Dec. 15, 2015, © Leeham Co: LNC’s Bjorn Fehrm started a firestorm of discussion last Friday with his Corner about twins-vs-quads column. His focus was on the Very
Large Aircraft sector. Overlooked in all of the discussion was a piece of information LNC wrote April 6 from an interview with Alan Epstein, VP of technology and environment of Pratt & Whitney, in which he mused that quads could make a comeback—on smaller airplanes.
The original article was behind our Paywall, but the Summary with this reference was in the freewall portion. We’ve now opened the article to full freewall and it may be found here.
“Getting more efficiency from engines means the use of more advance materials, evolving and new technology but larger fans have traditionally been a key to gains. The 81 inch fan on PW’s Geared Turbo Fan on the A320neo is pushing the engine size on the single-aisle airplane in traditional configuration, Epstein says,” we wrote at the time.
“’It looks like you can get one more iteration at…taxi weight limits and longer landing gear. You could go for four engines,’ Epstein says—an idea that is counter-intuitive to trends since the introduction of the Boeing 757 for high-performance, 3,500nm-4,000nm aircraft, intended to replace the three-engine, mid-range Boeing 727-200A,” LNC wrote.
Maintenance costs of large engines on aircraft the size of the Boeing 777-300ER and the forthcoming 777-8/9 are huge and work against the secondary market of these aircraft.

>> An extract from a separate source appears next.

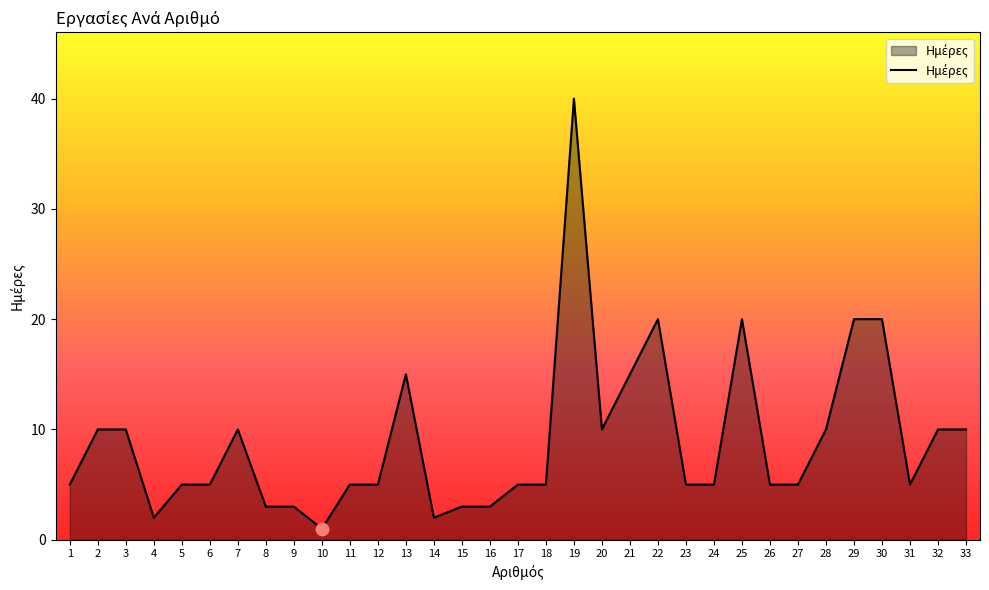

What is the change in value from 13 to 16?

-12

The smaller Airbus A350 and A330 have lower maintenance costs but the MRO costs of the 787s, and particularly their composite, intricately-designed nacelles, are more expensive than early customers figured into their cost equations, according to Market Intelligence.
“The idea of a four-engine single-aisle aircraft raises immediate questions about fuel burn and maintenance costs of four vs two. While our own analysis, with respect to the Airbus A380, concludes the four-engine maintenance cost perception is overblown, Epstein points out that if an airplane needs 80,000 lbs of thrust (for example), this may be achieved with two 40k or four 20k engines. Maintenance costs for four engines can be achieved for the price of two, he says,” LNC wrote in April.
Based on LNC’s discussions with engine experts, there is no likelihood of a four-engine single-aisle airplane in the next 10-15 years. But looking beyond 2030 could be another matter. The choice between conventional jet engines and the prospect of Open Rotors is not dead, either, despite an apparent cooling of the latter idea in recent times.
While many readers overlooked the fine nuances of Fehrm’s analysis last week—notably the per-seat application of costs and the capital costs of used airplanes—the future is likely to bring some designs that defy today’s conventional wisdom.